[Stored data entries]
------------------------------------------------------------
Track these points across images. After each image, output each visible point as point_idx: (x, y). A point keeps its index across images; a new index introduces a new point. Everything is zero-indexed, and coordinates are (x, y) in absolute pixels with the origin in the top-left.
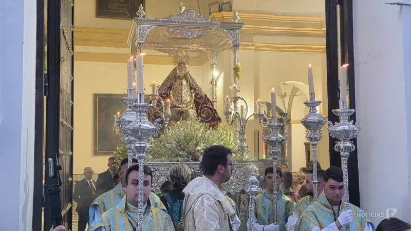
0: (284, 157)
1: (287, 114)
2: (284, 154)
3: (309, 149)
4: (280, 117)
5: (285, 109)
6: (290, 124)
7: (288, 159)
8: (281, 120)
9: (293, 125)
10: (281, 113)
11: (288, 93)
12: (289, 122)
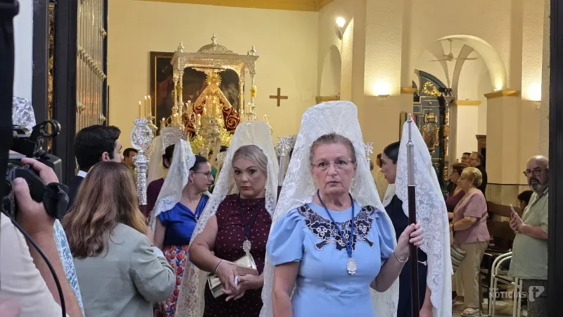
------------------------------------------------------------
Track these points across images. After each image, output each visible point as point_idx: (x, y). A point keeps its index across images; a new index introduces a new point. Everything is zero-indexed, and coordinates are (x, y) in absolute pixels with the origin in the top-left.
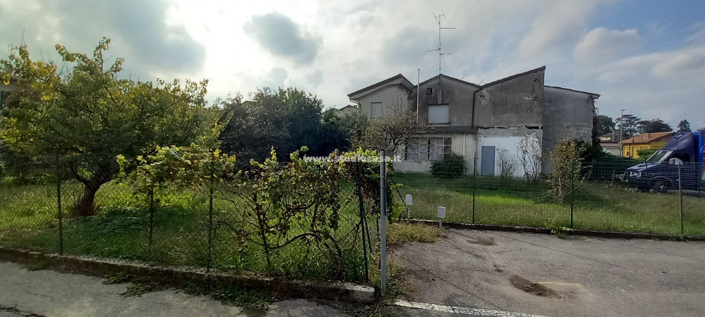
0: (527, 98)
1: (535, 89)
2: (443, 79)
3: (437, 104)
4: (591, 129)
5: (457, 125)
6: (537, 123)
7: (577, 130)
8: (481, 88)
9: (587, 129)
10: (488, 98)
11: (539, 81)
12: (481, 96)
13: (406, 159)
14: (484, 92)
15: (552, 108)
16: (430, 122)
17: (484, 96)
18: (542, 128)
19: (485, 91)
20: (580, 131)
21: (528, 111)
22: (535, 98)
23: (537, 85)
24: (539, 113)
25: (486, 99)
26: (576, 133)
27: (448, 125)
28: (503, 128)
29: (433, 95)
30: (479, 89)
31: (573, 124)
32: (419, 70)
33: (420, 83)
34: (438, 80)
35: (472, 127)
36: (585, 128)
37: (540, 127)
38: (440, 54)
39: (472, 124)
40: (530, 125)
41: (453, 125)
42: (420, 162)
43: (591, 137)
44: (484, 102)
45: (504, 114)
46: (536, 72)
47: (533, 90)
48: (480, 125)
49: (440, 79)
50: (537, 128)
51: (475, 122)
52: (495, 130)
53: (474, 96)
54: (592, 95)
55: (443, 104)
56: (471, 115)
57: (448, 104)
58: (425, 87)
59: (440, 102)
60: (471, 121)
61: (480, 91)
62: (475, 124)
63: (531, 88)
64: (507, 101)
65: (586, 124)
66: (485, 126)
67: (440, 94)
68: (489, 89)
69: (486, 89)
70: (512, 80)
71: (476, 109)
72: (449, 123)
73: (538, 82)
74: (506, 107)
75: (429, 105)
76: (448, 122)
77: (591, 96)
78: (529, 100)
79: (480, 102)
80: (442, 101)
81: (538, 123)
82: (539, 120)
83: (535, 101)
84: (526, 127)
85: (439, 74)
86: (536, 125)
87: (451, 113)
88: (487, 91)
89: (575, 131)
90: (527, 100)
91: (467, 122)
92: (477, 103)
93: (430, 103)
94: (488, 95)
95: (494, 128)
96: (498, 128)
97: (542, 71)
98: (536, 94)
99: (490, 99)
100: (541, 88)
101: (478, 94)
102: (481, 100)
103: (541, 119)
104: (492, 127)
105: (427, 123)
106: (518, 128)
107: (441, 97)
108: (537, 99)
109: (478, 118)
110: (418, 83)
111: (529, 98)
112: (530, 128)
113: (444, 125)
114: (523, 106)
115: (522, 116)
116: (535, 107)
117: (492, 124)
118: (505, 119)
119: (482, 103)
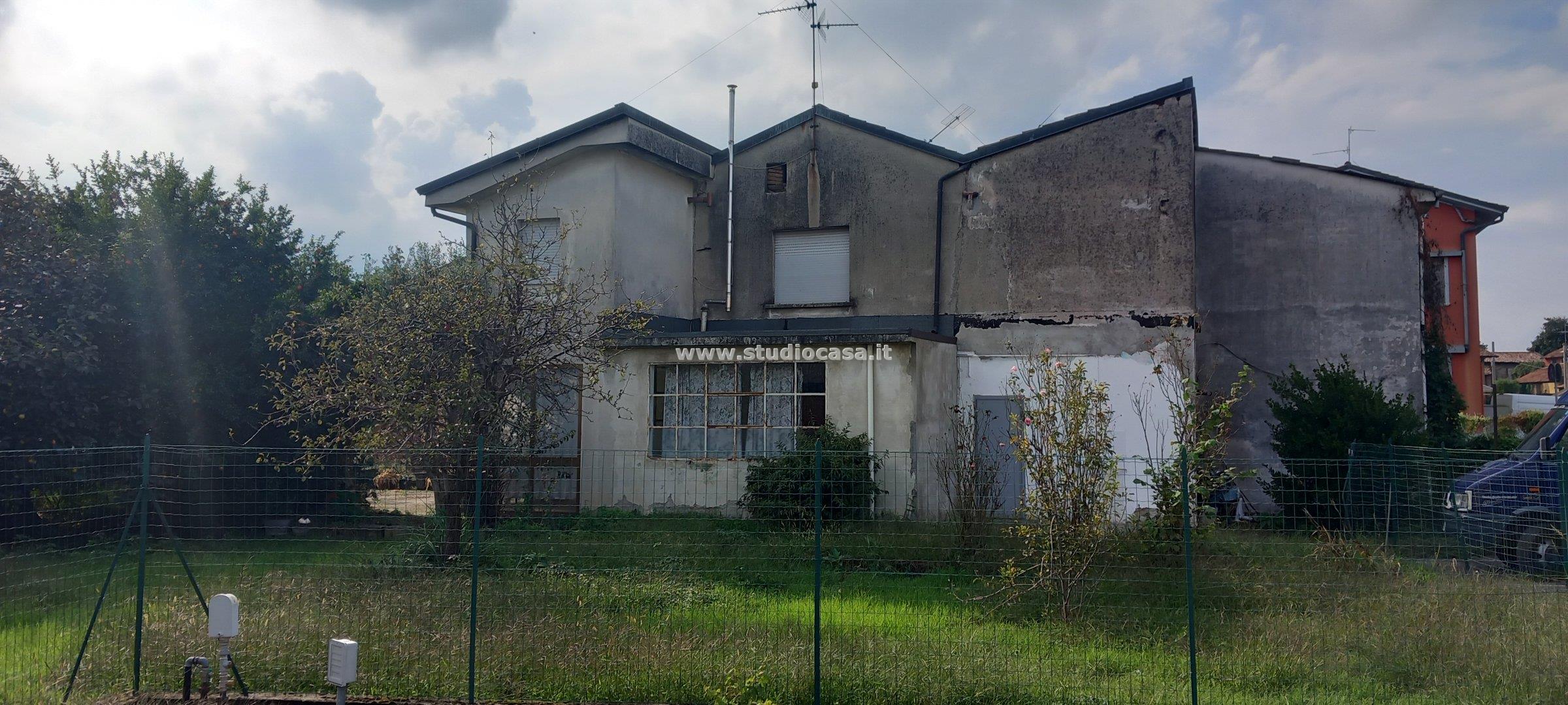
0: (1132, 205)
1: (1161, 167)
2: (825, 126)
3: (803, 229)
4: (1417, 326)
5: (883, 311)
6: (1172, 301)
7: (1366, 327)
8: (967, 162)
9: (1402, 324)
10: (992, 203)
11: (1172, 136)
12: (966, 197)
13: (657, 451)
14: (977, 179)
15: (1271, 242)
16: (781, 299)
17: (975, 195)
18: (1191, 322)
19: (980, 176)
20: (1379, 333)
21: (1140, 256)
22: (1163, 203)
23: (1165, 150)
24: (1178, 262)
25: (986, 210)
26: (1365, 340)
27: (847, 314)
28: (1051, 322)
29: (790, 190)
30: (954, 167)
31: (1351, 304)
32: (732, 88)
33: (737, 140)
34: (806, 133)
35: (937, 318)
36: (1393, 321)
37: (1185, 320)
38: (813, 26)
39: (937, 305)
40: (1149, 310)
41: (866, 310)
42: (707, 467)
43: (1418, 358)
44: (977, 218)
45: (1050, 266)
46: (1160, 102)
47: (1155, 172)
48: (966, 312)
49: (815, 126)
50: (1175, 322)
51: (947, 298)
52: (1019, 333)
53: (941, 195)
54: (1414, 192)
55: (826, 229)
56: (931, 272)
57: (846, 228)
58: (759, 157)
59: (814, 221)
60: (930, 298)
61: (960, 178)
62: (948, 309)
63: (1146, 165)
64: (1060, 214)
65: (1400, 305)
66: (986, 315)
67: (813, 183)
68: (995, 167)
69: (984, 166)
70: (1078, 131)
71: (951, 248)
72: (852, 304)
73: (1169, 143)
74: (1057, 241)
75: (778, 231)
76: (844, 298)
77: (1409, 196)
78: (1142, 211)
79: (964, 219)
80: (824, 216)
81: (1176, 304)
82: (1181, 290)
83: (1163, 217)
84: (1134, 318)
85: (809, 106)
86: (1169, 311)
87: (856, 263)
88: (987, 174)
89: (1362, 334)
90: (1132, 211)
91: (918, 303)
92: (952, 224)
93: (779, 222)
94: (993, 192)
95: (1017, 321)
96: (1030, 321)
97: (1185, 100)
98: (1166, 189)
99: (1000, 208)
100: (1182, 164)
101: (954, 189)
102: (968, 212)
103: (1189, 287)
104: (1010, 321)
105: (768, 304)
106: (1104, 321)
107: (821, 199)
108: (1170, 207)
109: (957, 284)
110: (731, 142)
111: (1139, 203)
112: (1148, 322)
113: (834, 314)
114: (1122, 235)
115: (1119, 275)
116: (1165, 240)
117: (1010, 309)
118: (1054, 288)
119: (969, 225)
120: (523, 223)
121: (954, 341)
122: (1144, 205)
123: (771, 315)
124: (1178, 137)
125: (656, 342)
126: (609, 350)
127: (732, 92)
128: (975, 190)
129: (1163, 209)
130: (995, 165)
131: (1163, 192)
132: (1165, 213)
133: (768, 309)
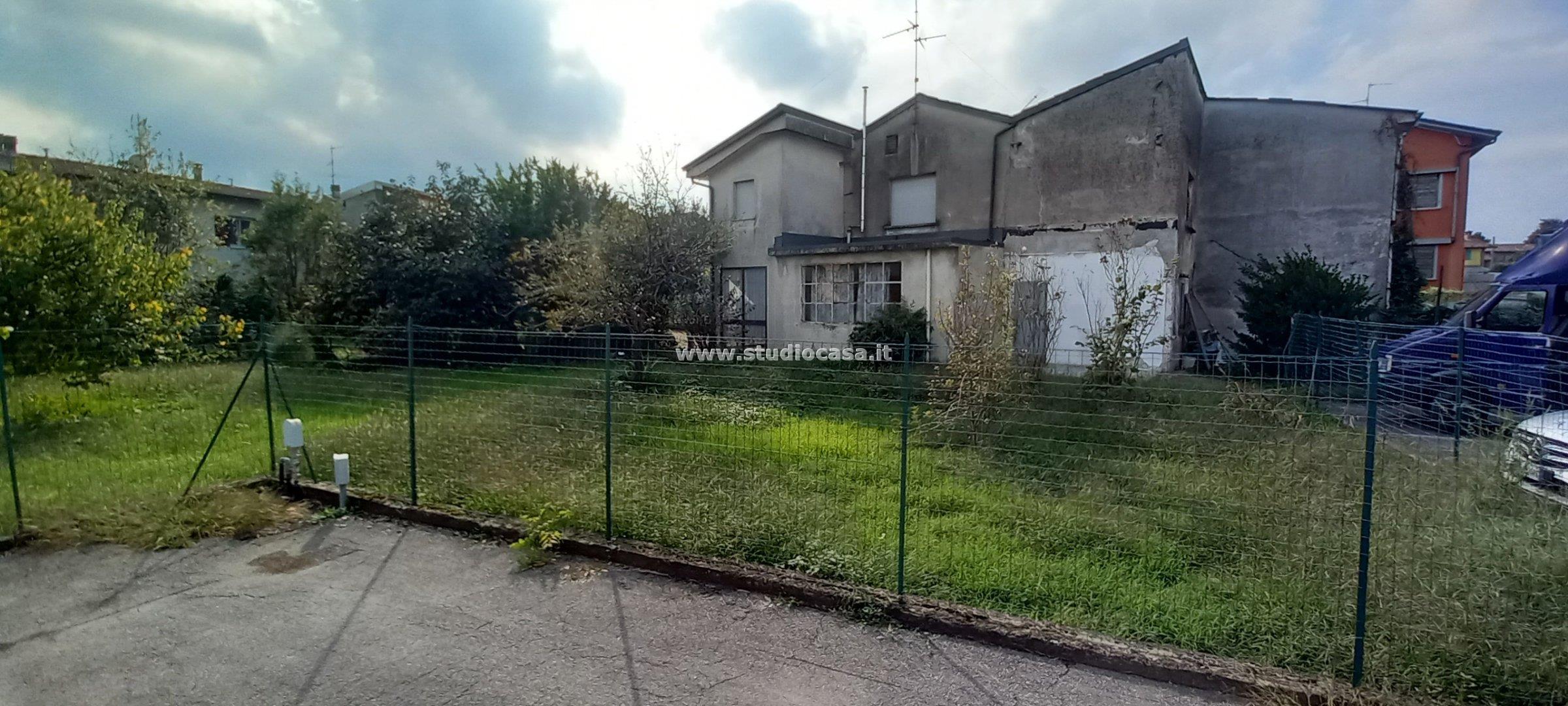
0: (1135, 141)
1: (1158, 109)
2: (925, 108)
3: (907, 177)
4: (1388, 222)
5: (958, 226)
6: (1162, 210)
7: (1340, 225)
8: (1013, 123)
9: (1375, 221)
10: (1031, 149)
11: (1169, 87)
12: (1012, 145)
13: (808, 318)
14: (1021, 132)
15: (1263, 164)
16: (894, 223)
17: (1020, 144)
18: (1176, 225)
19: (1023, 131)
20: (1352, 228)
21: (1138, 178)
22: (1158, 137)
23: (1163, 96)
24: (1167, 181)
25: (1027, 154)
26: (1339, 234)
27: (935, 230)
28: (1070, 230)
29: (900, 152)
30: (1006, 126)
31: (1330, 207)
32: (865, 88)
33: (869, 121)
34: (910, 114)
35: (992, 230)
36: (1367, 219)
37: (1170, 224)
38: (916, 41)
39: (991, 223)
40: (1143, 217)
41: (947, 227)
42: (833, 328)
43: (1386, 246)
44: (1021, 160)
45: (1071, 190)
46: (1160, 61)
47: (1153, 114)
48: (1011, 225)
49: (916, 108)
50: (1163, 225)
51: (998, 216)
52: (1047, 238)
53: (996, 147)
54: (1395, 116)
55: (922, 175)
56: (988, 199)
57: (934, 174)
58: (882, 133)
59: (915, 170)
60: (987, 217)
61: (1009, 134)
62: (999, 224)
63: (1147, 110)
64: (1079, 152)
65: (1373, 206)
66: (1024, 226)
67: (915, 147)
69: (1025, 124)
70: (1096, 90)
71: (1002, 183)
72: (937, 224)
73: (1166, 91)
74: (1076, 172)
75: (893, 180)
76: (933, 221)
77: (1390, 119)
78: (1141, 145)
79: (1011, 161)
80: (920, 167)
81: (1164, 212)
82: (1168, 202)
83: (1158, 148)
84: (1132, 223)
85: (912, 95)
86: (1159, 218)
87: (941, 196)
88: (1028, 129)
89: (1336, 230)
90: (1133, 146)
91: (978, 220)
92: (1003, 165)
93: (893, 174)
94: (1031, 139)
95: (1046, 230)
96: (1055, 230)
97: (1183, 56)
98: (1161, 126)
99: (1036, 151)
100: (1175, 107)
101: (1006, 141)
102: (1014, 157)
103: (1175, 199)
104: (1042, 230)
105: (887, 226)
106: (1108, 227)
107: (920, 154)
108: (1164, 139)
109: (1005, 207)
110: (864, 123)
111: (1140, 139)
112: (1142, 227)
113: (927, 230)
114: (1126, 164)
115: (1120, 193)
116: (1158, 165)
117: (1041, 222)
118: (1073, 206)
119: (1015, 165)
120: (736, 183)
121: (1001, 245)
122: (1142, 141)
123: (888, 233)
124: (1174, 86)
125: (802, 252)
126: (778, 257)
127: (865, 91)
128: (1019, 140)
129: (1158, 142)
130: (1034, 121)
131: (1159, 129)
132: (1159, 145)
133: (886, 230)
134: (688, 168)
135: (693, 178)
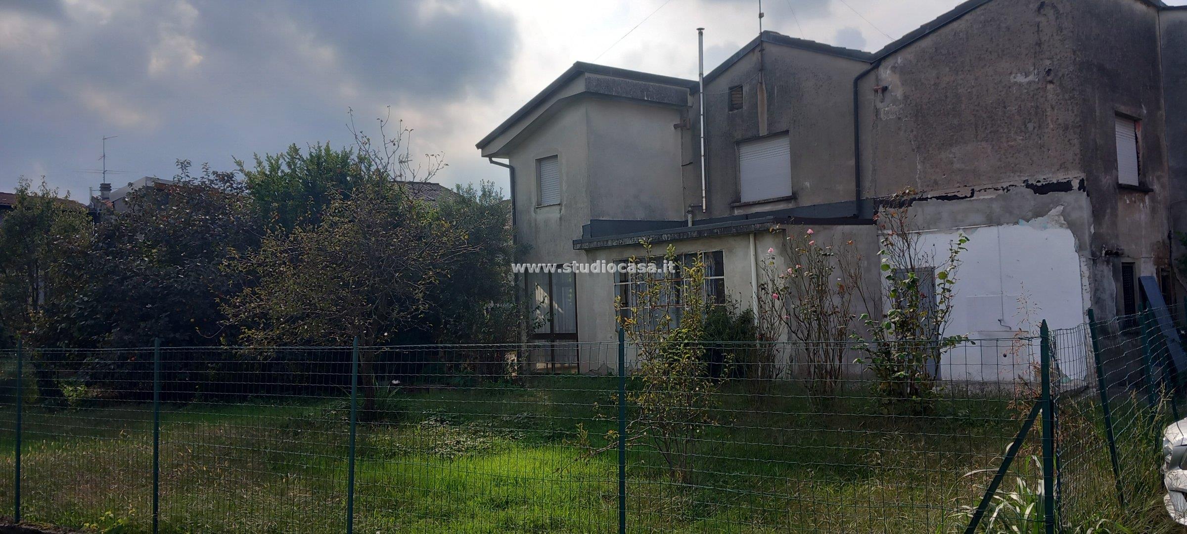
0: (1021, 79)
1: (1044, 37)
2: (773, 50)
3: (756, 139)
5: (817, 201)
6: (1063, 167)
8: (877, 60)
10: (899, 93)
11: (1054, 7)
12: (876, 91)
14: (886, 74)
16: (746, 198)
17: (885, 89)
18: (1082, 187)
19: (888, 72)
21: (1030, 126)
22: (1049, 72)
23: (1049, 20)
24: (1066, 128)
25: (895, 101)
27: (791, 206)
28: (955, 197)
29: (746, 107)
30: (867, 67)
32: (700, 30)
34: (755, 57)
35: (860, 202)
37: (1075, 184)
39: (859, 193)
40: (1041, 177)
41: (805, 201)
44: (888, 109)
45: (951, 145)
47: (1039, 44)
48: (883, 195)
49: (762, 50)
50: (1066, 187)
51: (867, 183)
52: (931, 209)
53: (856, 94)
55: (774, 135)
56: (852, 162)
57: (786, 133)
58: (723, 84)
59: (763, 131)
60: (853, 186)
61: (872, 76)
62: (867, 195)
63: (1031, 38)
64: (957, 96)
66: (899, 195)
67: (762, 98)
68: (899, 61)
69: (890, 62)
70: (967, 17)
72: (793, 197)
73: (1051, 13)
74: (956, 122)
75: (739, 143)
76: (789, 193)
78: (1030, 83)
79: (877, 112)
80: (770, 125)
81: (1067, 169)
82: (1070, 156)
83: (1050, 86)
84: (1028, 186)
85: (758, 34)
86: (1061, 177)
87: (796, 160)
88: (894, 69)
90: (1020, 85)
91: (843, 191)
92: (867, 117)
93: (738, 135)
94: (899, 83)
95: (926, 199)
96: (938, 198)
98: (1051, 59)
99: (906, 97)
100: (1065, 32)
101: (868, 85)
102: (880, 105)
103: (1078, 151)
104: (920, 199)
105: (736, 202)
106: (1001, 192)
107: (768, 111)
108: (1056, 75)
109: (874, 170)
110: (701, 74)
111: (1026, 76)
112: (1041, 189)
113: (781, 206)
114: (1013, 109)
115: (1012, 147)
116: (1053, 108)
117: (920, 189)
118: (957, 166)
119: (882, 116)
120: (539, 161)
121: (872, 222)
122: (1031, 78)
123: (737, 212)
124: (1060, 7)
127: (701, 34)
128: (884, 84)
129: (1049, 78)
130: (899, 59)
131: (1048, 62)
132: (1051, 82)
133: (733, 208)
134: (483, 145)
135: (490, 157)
------------------------------------------------------------
## Instructions to follow
Copy out the listing from the line with "120: (523, 223)" up to and including the line with "128: (1019, 140)", leaving the pictures out of your answer.

## Result
120: (523, 223)
121: (954, 341)
122: (1144, 205)
123: (771, 315)
124: (1178, 137)
125: (656, 342)
126: (609, 350)
127: (732, 92)
128: (975, 190)
129: (1163, 209)
130: (995, 165)
131: (1163, 192)
132: (1165, 213)
133: (768, 309)
0: (1135, 141)
1: (1158, 109)
2: (925, 108)
3: (907, 177)
4: (1388, 222)
5: (958, 226)
6: (1162, 210)
7: (1340, 225)
8: (1013, 123)
9: (1375, 221)
10: (1031, 149)
11: (1169, 87)
12: (1012, 145)
13: (808, 318)
14: (1021, 132)
15: (1263, 164)
16: (894, 223)
17: (1020, 144)
18: (1176, 225)
19: (1023, 131)
20: (1352, 228)
21: (1138, 178)
22: (1158, 137)
23: (1163, 96)
24: (1167, 181)
25: (1027, 154)
26: (1339, 234)
27: (935, 230)
28: (1070, 230)
29: (900, 152)
30: (1006, 126)
31: (1330, 207)
32: (865, 88)
33: (869, 121)
34: (910, 114)
35: (992, 230)
36: (1367, 219)
37: (1170, 224)
38: (916, 41)
39: (991, 223)
40: (1143, 217)
41: (947, 227)
42: (833, 328)
43: (1386, 246)
44: (1021, 160)
45: (1071, 190)
46: (1160, 61)
47: (1153, 114)
48: (1011, 225)
49: (916, 108)
50: (1163, 225)
51: (998, 216)
52: (1047, 238)
53: (996, 147)
54: (1395, 116)
55: (922, 175)
56: (988, 199)
57: (934, 174)
58: (882, 133)
59: (915, 170)
60: (987, 217)
61: (1009, 134)
62: (999, 224)
63: (1147, 110)
64: (1079, 152)
65: (1373, 206)
66: (1024, 226)
67: (915, 147)
69: (1025, 124)
70: (1096, 90)
71: (1002, 183)
72: (937, 224)
73: (1166, 91)
74: (1076, 172)
75: (893, 180)
76: (933, 221)
77: (1390, 119)
78: (1141, 145)
79: (1011, 161)
80: (920, 167)
81: (1164, 212)
82: (1168, 202)
83: (1158, 148)
84: (1132, 223)
85: (912, 95)
86: (1159, 218)
87: (941, 196)
88: (1028, 129)
89: (1336, 230)
90: (1133, 146)
91: (978, 220)
92: (1003, 165)
93: (893, 174)
94: (1031, 139)
95: (1046, 230)
96: (1055, 230)
97: (1183, 56)
98: (1161, 126)
99: (1036, 151)
100: (1175, 107)
101: (1006, 141)
102: (1014, 157)
103: (1175, 199)
104: (1042, 230)
105: (887, 226)
106: (1108, 227)
107: (920, 154)
108: (1164, 139)
109: (1005, 207)
110: (864, 123)
111: (1140, 139)
112: (1142, 227)
113: (927, 230)
114: (1126, 164)
115: (1120, 193)
116: (1158, 165)
117: (1041, 222)
118: (1073, 206)
119: (1015, 165)
120: (736, 183)
121: (1001, 245)
122: (1142, 141)
123: (888, 233)
124: (1174, 86)
125: (802, 252)
126: (778, 257)
127: (865, 91)
128: (1019, 140)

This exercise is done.